**Source passage:**
== Segment start ==

The false alarm measures the proportion of benign events incorrectly classified as malicious.

False Alarm = \frac{F P}{F P + T N}

(6)

The F-score measures the harmonic mean of precision and recall, which serves as a derived effectiveness measurement.

False Alarm = \frac{F P}{F P + T N}

(7)

Apart from evaluation metrics mentioned above, we introduce average-cost [24] to evaluate the model security. Average-cost measures the risk levels caused by various intrusion types when misclassification happens. And we also conduct experiments on the famous intrusion detection dataset KDD99. Results show that our research has superior performance gains because in real network instrusion environment, different kinds of misclassification will cause different degrees of loss. For instance, it is more dangerous to misclassify the attack type R2L to Normal than Dos to Normal. To deal with this problem, KDDCUP 99 published a cost matrix to measure the loss, and it is displayed in Table 3.

Table 3. The cost matrix C of misclassification.

Based on the Table 3 above, the columns represent the true label and the rows represent the predicted label. The function of average-cost can be calculated as:

cost = \frac{\sum M_{i j} \times C_{i j}}{N}

(8)

where

M_{i j}

means the number of label i misclassified as label j,

C_{i j}

means the corresponding value in cost matrix C, and N means the total number of testing data.

4.3. Evaluation Results

Although the four attack types can be classified to “abnormal”, in this way, we can consider it a simple binary classification problem. In order to evaluate the model sensitivity, all the experiments were done under the 5-class classification, and 5-fold cross-validation was utilized to reduce the risk of overfitting. In Table 4, we compare Precision, Recall, F1_Score, and False Alarm of Dynamic Deep Forest (GTC Forest) against XGBoost with 500 trees, the Deep Belief Network (DBN) published in [25] with eight hidden layers. In Table 5, we compare the evaluation indexes of accuracy and training time. XGBoost is the ensemble method which has grown popular in recent machine learning competitions, while DBN is one of the deep learning methods and represents another way of intrusion classification. We performed these comparative experiments to make our model persuasive.

Table 4. The results of different mainstream methods applied to KDD’99 classification.

Table 5. The specific performance gain if only one of the parts in GTC Forest is utilized.

== Segment end ==

**Lists of joint positions:**
== Segment start ==

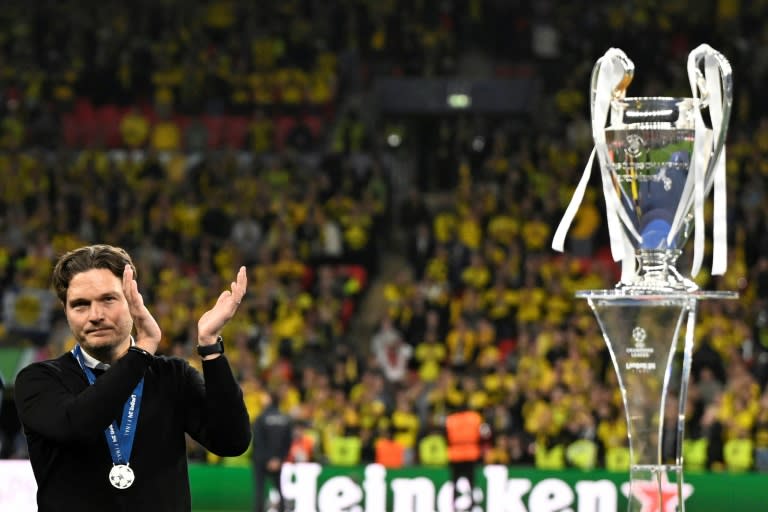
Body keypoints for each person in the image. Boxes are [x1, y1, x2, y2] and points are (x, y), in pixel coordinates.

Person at [14, 244, 252, 511]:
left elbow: (232, 441)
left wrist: (209, 347)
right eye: (80, 305)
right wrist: (143, 349)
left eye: (108, 299)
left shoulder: (172, 376)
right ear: (65, 310)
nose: (95, 315)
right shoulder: (39, 380)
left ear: (132, 299)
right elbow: (79, 425)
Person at [251, 390, 293, 512]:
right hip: (277, 461)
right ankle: (282, 509)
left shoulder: (261, 418)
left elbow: (258, 441)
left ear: (270, 399)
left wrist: (268, 459)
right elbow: (288, 442)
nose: (262, 399)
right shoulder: (285, 418)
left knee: (259, 490)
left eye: (265, 397)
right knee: (279, 489)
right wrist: (278, 459)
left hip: (261, 460)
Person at [445, 406, 489, 512]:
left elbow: (445, 436)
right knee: (472, 482)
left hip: (455, 454)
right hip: (471, 454)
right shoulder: (475, 417)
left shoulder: (450, 419)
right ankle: (473, 505)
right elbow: (485, 434)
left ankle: (454, 506)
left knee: (455, 483)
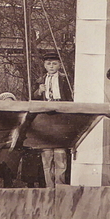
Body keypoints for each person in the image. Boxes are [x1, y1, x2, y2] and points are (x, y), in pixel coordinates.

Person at [34, 50, 72, 187]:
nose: (51, 66)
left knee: (60, 153)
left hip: (60, 115)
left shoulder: (65, 79)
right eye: (49, 64)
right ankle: (49, 185)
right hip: (45, 117)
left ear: (59, 65)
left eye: (54, 64)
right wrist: (39, 92)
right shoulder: (40, 80)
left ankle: (60, 184)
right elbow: (32, 98)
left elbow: (70, 97)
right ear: (44, 65)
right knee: (47, 153)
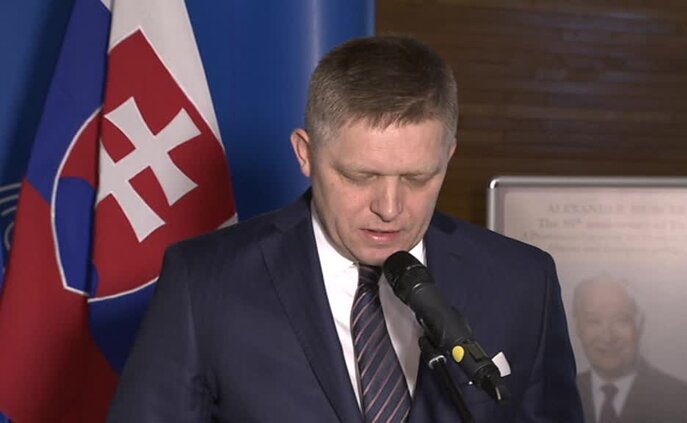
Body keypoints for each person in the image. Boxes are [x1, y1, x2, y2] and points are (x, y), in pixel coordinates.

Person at [108, 35, 583, 422]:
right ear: (305, 154)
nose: (390, 208)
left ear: (448, 157)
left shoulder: (523, 281)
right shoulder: (205, 282)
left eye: (418, 177)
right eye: (360, 176)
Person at [573, 276, 687, 423]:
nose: (608, 337)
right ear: (578, 327)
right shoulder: (556, 394)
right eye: (594, 321)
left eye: (621, 320)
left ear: (640, 324)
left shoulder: (684, 400)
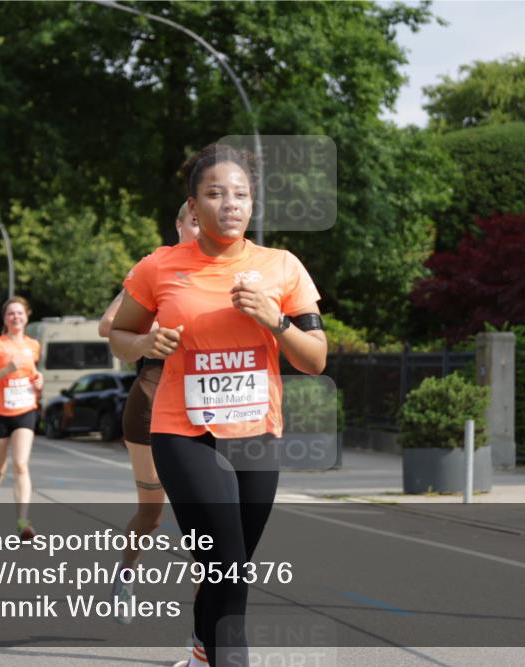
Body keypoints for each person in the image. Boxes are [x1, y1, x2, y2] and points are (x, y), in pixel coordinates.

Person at [110, 143, 327, 667]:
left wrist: (274, 320)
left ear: (252, 205)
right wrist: (144, 345)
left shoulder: (281, 266)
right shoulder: (158, 267)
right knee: (229, 567)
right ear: (193, 205)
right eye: (215, 193)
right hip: (184, 434)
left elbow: (316, 358)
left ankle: (205, 650)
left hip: (256, 435)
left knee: (226, 567)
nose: (230, 203)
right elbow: (119, 334)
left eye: (241, 194)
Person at [99, 202, 201, 623]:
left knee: (205, 520)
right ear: (178, 225)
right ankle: (126, 569)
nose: (201, 226)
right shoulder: (156, 268)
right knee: (152, 512)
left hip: (202, 402)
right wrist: (149, 334)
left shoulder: (228, 268)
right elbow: (108, 325)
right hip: (153, 396)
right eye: (193, 220)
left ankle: (204, 633)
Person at [0, 296, 44, 540]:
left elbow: (33, 374)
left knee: (21, 465)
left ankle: (23, 521)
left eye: (19, 313)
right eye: (10, 314)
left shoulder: (34, 345)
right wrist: (7, 369)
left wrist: (39, 380)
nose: (16, 317)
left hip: (25, 411)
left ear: (27, 316)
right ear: (5, 319)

== Segment end ==

**What the exercise asks:**
Continue the passage on evaluating the intrusion detection model, beginning immediately after its final sentence.

**Answer space:**
In general, we can see that our model performs better than other two mainstream machine learning methods. The classification accuracy of Deep Dynamic Forest in Table 5 reaches 92.7%. Specifically, it runs more than one percentage ahead of XGBoost and ten percentage ahead of DBN, which proved to be the most powerful in network intrusion problems. Apart from accuracy, our model also showed advantages in other four evaluation indexes in Table 4. In total precision and total recall, Deep Dynamic Forest is 2% ahead of both XGBoost and DBN. Besides, our model is 1.7% ahead of XGBoost in total F1_score and nearly 1% ahead of DBN in total false alarm.

In the aspect of training time, DBN costs 27,330 s (7.6 h) to finish the training process, which is too slow in real network environment. Although dynamic deep forest is slower than XGBoost, it only costs 256 s (4.3 min). And we consider a total training within 5 min to be acceptable. For sequence data training, only adjacent features need to be combined. So, efficiency will be decreased if all the feature combinations are considered in multi-grained traversing.

Another thing which has to be mentioned is that the four attack types can be subdivided into more specific classes. For example, back, land, neptune, and pod all belong to Denial of Service (DOS) attack. There are 15 extra subclasses only in the testing dataset. This way of data segmentation decreases the scores of accuracy and recall, but can get a better inspection of model generalization performance.

Dynamic Deep Forest has good generalization performance for two points: (1) In the KDD’99 [23], most of the new attacks are variants of known attacks and the “signature” of known attacks can be sufficient to catch these variants. Our model has a dynamic selector to combine network features and strengthen representation learning ability. So, it has good generalization performance to capture features from new attacks. (2) As experiment results show, Dynamic Deep Forest obtains higher recall and precision in the situation that 15 extra subclasses are only included in the testing dataset.

Besides, we calculate average-cost to measure the consequence of misclassification. Using Equation (8), the values of average-cost are 0.192 in DBN, 0.178 in XGB, and 0.171 in DDF. The lower the average-cost is, the fewer risks will be taken in real network intrusion environment. Therefore, dynamic deep forest is the most reliable among the comparative models.

We also make a further analysis for wrongly classified cases. Based on our model, Figure 6 shows the confusion matrix of classification accuracy. On the horizontal axis is the predicted label we trained and on the vertical is the True label. The darker the color of a grid is, the higher accuracy it possesses. So it’s obvious to conclude that most of the abnormal traffic is labeled correctly. The misclassification we made is mainly due to the real intrusion U2R labeled to Normal and R2L labeled to other abnormal classes. It also makes sense in actual situations because the training samples of U2R and R2L are really limited, leading to an incomplete classification. Higher accuracy will be acquired if more training data labeled U2R and R2L can be provided.

Figure 6. The confusion matrix based on dynamic deep forest.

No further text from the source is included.